To ensure your valuable possessions are fully protected, consider how personal property floaters can offer additional coverage for expensive belongings.

What Does Personal Property Floater Mean?

A personal property floater is a separate insurance policy designed to cover valuable items. The insured can set the coverage amount on a personal property floater to ensure that a valuable item is fully replaced if it is lost, damaged, or stolen. These floaters are commonly used to insure valuables such as jewelry, artwork, firearms, furs, silverware, and other expensive possessions.

Luxury Goods and Property Categories Covered

Here’s an example of what could happen if a luxury item covered by a typical homeowners’ policy is lost. Suppose you purchase a new watch for $8,500, and it is later stolen from your home. After accounting for depreciation, the watch is now worth $6,500, but your policy’s coverage limit is only $1,500. As a result, you would only receive $1,500 in compensation, even though the actual loss is much greater. This can lead to a significant financial setback for an unaware homeowner.

Such losses have led to the development of personal property floaters.

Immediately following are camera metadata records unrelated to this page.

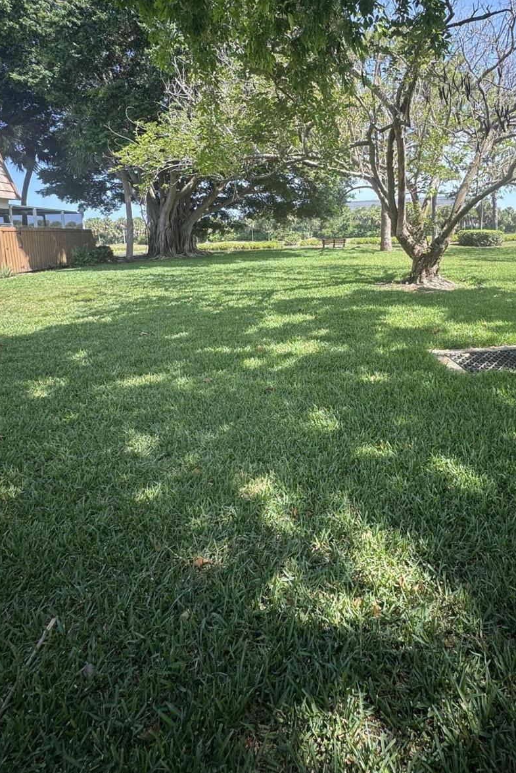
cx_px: 329
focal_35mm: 19
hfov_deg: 63.5
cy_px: 273
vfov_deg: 84.6
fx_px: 408
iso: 40
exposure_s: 1/356
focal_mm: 2.22
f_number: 2.2
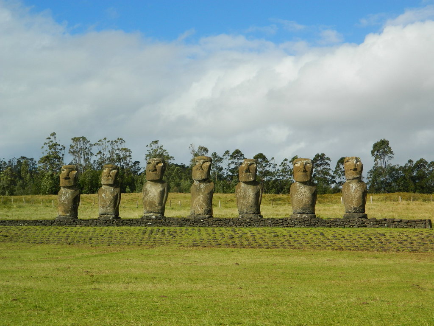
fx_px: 715
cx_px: 217
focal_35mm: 57
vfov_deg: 25.7
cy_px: 163
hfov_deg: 33.8
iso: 80
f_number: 3.8
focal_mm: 10.2
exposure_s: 1/800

This type of insurance is designed to cover valuable items no matter where they are located. Typical categories covered include jewelry, furs, cameras, musical instruments, silverware, golfing equipment, fine artwork, and collections of stamps and coins. These items are often scheduled in the policy.

This means that each item is individually described and assigned a value. Blanket coverage, which applies a limit to all items in a certain category, is also available for items such as cameras, golfing equipment, silverware, fine artwork, and stamp and coin collections.

Coverage Type, Limits, and Details

Silverware, as defined in a personal property floater policy, includes silver, gold, or platinum (or plated) flatware, hollowware, tea sets, and trays. Golfing equipment covers not only golf clubs, bags, and clothing but also the insured’s regular clothing stored in a locker at the golf course. Additionally, the coverage extends to golf balls lost due to fire and theft.

In some cases, you can opt for warranties to reduce the policy premium. For example, with coin or stamp collections, you might agree to keep at least 75 percent of the collection in a fireproof safe or vault with a combination lock when not in use or on display. For jewelry, you can warrant that certain items are stored in a safe deposit box in a bank vault and notify the insurer whenever you remove a piece of jewelry, paying an additional premium during that time.

If the personal property floater covers existing categories of property, any new items you acquire will be automatically covered up to a specified limit. For jewelry, furs, cameras, and musical instruments, the limit is 25 percent of the total coverage amount for each category or $10,000, whichever is less, and you must add the new items to the schedule within 30 days. For fine artwork, the limit is 25 percent of the category coverage, and you must add the items to the schedule within 90 days.

Claim Settlement

Depending on the policy form, losses are settled in one of two ways. Under the standard form, the item’s valuation is determined at the time of the loss, and the insurer will pay the lesser of the actual cash value, the cost to repair the item, the cost to replace the item with one substantially identical, or the insurance limit minus the deductible.

If the loss involves a pair or set of items, other than fine artwork, the insurer will either repair or replace the damaged item or pay the difference in actual cash value between the item’s value before and after the loss. For fine artwork, the insurer will pay the actual cash value, and the insured must surrender the remaining parts of the pair or set.

Under the agreed value form, the payment amount is established at the start of the policy. If a loss occurs, the insurer will pay the agreed value, and the insured must surrender any damaged property. If the insured wishes to keep the damaged property, they may buy it back from the insurer at the agreed price.

Conclusion

Personal property floaters are a valuable risk management tool. They offer broader coverage for the items mentioned above compared to a standard homeowners’ policy and can be tailored to cover specific categories of expensive items at a value that aligns with the insured’s actual needs.